[Dataset excerpts]
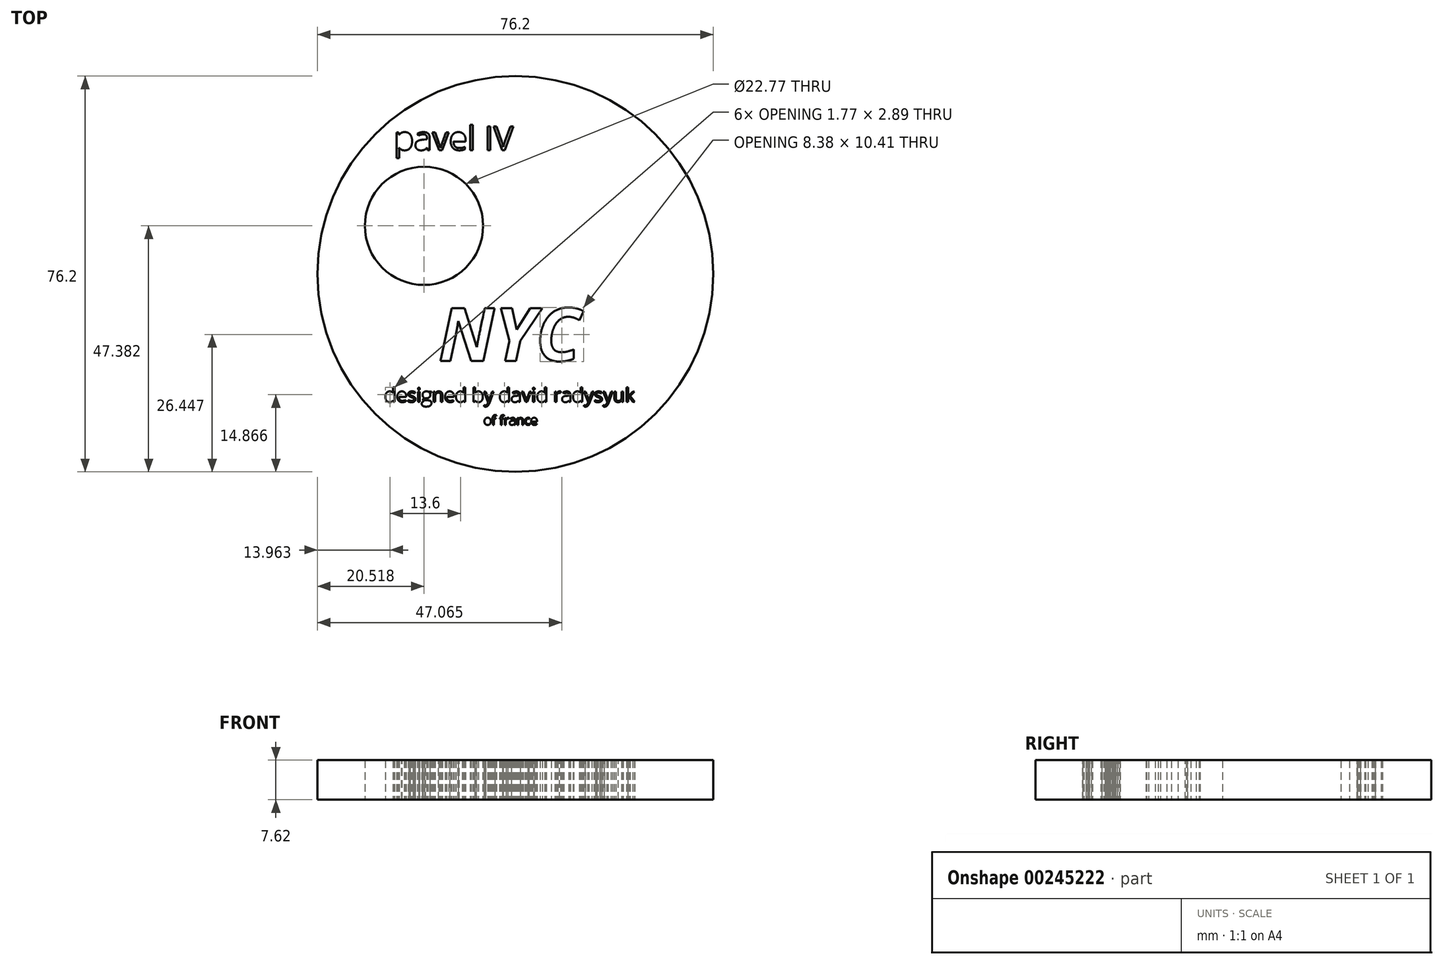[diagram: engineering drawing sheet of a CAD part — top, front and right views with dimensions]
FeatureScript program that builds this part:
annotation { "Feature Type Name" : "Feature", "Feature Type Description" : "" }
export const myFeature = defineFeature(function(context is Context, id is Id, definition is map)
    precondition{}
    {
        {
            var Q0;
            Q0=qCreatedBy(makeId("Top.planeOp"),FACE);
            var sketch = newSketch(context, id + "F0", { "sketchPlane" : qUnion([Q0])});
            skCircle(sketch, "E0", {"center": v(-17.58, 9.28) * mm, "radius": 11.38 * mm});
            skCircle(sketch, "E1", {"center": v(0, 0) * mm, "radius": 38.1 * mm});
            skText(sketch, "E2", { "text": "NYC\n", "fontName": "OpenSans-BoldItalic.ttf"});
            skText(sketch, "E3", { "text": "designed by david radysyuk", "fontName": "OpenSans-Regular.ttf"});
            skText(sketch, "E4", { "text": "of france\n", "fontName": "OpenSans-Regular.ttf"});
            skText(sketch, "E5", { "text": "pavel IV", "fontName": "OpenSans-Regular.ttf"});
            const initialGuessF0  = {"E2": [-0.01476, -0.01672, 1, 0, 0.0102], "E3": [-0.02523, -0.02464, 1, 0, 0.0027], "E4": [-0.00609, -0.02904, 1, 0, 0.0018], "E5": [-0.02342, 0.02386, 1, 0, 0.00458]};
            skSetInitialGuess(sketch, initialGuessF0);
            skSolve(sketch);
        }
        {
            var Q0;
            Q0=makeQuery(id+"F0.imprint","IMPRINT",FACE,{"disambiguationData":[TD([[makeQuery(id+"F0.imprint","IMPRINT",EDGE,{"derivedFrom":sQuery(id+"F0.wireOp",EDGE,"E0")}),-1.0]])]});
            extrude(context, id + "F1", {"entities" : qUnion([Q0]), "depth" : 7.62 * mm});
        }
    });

§ WHAT IS BEING ASKED:
Duplicate every line of the data above word for word, including each program, and leave all the pictures out of your answer.

§ EXERCISE OUTPUT:
[diagram: engineering drawing sheet of a CAD part — top, front and right views with dimensions]
FeatureScript program that builds this part:
annotation { "Feature Type Name" : "Feature", "Feature Type Description" : "" }
export const myFeature = defineFeature(function(context is Context, id is Id, definition is map)
    precondition{}
    {
        {
            var Q0;
            Q0=qCreatedBy(makeId("Top.planeOp"),FACE);
            var sketch = newSketch(context, id + "F0", { "sketchPlane" : qUnion([Q0])});
            skCircle(sketch, "E0", {"center": v(-17.58, 9.28) * mm, "radius": 11.38 * mm});
            skCircle(sketch, "E1", {"center": v(0, 0) * mm, "radius": 38.1 * mm});
            skText(sketch, "E2", { "text": "NYC\n", "fontName": "OpenSans-BoldItalic.ttf"});
            skText(sketch, "E3", { "text": "designed by david radysyuk", "fontName": "OpenSans-Regular.ttf"});
            skText(sketch, "E4", { "text": "of france\n", "fontName": "OpenSans-Regular.ttf"});
            skText(sketch, "E5", { "text": "pavel IV", "fontName": "OpenSans-Regular.ttf"});
            const initialGuessF0  = {"E2": [-0.01476, -0.01672, 1, 0, 0.0102], "E3": [-0.02523, -0.02464, 1, 0, 0.0027], "E4": [-0.00609, -0.02904, 1, 0, 0.0018], "E5": [-0.02342, 0.02386, 1, 0, 0.00458]};
            skSetInitialGuess(sketch, initialGuessF0);
            skSolve(sketch);
        }
        {
            var Q0;
            Q0=makeQuery(id+"F0.imprint","IMPRINT",FACE,{"disambiguationData":[TD([[makeQuery(id+"F0.imprint","IMPRINT",EDGE,{"derivedFrom":sQuery(id+"F0.wireOp",EDGE,"E0")}),-1.0]])]});
            extrude(context, id + "F1", {"entities" : qUnion([Q0]), "depth" : 7.62 * mm});
        }
    });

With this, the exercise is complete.